Pendidikan

Organisasi dan Manajemen Penyaluran Dana di Bank Syari’ah

Organisasi dan Manajemen Penyaluran Dana di Bank Syari’ah

Dalam islam tidak ada satu pun yang dapat dikerjakan secara bersama tanpa seorang pemimpin. Rasulullah menekankan pentingnya seorang pemimpin.Dalam sabdanya, “ketika tiga orang atau lebih bersama-sama dalam suatu perjalanan (bisnis), tunjuklah salah satu seorang diantara kamu sebagai imam (pemimpin).”Selain itu Nabi juga mengatakan bahwa, “kekuasaan Allah adalah pada jama’ah (organisasi),barang sipa yang berpisah darinya akan jauh ke neraka.” (H.R. Tirmidzi).[6]

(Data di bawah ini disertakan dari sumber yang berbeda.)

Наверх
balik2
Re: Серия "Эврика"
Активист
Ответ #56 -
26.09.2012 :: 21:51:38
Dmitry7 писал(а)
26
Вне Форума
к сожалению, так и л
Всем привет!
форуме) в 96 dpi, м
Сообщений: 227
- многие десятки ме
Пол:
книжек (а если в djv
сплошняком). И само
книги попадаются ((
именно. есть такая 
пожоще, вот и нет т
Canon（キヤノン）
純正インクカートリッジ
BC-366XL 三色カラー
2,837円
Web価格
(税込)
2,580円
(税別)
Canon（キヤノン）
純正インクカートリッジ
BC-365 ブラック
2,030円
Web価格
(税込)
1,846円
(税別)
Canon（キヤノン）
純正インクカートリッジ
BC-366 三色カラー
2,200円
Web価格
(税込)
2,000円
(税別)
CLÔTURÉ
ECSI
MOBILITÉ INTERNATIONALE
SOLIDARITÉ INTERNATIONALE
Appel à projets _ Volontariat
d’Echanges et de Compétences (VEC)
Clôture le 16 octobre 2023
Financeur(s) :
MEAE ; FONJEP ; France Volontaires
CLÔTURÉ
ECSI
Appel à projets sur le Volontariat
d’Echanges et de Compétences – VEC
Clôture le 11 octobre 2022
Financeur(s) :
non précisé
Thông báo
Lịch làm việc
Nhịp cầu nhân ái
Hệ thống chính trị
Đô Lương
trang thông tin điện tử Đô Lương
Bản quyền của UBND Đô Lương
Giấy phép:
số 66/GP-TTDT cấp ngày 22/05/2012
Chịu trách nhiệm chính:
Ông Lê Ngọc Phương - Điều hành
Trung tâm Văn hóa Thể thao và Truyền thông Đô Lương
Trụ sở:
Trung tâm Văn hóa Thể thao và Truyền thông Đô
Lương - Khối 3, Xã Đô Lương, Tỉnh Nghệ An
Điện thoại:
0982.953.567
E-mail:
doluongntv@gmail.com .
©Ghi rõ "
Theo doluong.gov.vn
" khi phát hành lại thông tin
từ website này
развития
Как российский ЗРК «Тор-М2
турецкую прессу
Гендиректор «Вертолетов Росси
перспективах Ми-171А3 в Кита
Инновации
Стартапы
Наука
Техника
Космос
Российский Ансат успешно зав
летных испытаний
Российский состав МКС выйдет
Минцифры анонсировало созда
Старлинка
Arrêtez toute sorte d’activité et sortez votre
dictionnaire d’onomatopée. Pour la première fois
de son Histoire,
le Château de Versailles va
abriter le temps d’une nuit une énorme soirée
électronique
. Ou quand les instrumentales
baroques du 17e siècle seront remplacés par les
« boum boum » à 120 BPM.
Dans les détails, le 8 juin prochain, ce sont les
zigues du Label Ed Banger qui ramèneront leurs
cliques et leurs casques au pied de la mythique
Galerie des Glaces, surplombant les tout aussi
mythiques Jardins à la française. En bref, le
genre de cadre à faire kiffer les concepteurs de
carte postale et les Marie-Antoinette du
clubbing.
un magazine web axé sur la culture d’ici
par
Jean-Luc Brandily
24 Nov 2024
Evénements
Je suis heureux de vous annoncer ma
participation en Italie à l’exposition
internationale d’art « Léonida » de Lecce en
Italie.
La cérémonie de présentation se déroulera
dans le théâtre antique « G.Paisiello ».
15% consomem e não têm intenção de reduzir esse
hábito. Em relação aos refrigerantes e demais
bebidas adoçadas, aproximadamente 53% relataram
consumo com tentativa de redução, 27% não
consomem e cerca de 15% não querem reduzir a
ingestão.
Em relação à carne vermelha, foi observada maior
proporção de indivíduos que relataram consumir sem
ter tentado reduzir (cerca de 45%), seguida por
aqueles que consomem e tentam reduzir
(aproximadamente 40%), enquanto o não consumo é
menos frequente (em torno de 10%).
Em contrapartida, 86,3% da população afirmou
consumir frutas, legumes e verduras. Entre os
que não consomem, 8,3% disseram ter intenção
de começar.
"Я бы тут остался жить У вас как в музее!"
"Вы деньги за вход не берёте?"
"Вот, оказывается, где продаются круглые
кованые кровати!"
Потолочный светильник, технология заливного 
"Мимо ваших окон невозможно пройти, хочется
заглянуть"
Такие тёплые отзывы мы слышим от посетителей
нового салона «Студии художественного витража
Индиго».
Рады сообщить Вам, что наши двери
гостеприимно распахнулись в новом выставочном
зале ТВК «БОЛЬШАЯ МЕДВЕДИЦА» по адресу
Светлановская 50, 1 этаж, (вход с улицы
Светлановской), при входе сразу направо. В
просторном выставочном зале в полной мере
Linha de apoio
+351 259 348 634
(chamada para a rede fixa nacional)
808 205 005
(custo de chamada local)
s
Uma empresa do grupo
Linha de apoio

Kesuksesan dan kemakmuran dalam bisnis bergantung pada kemampuan dan efisien pemimpinnya dan memperbaiki institusi organisasinya dengan pelayanan yang paling baik dan efesien jelas akan mengalami kesuksesan. Apabila organisasi itu solid, diibaratkan sebagai suatu bangunan yang tersusun kukuh. Untuk mendukung pemberian penyaluran dana yang sehat, bank perlu menyediakan unsure struktur pengendalian internal atau struktur pengendalian manajemen yang memadai mulai tahap awal proses kegiatan penyaluran dana sampai pada tahap pengawasan dana pembinaan dengan membentuk sebagai berikut:

  1. Komite kebijakan penyaluran dana (KKPD)

Merupakan komite yang membantu direksi dalam merumuskan kebijakan, mengawasi pelaksanaan kebijakan, memantau perkembangan dan kondisi portofolio penyaluran dana, dan memberikan saran-saran langkah perbaikan.

  1. Komite penyaluran dana

Merupakan komite operasional yang membantu direksi dalam mengevaluasi atau memutuskan permohonan penyaluran dana untuk jumlah dan jenis penyaluran dana.

  1. Bank Syari’ah Sebagai Lembaga

Bank sebagai salah satu lembaga keuangan memiliki fungsi menghimpun dana masyarakat. Dana yang telah terhimpun kemudian disalurkan kembali kepada masyarakat. Kegiatan bank mengumpul dana disebut dengan kegiatan Funding. Sedangkan kegiatan menyalurkan dana kepada masyarakat oleh bank disebut Financing atau Lending. Dalam menjalankan dua aktivitas tersebut, bank syari’ah harus menjalankan sesuai kaidah-kaidah perbankan yang berlaku. Utamanya adalah kaidah transaksi dalam pengumpulan dan penyaluran dana menurut islam. Namun bagi syari’ah, disamping harus memenuhi tuntunan kaidah islam juga harus mengikuti kaidah hokum perbankan yang berlaku dan di atur oleh bank sentral.[7]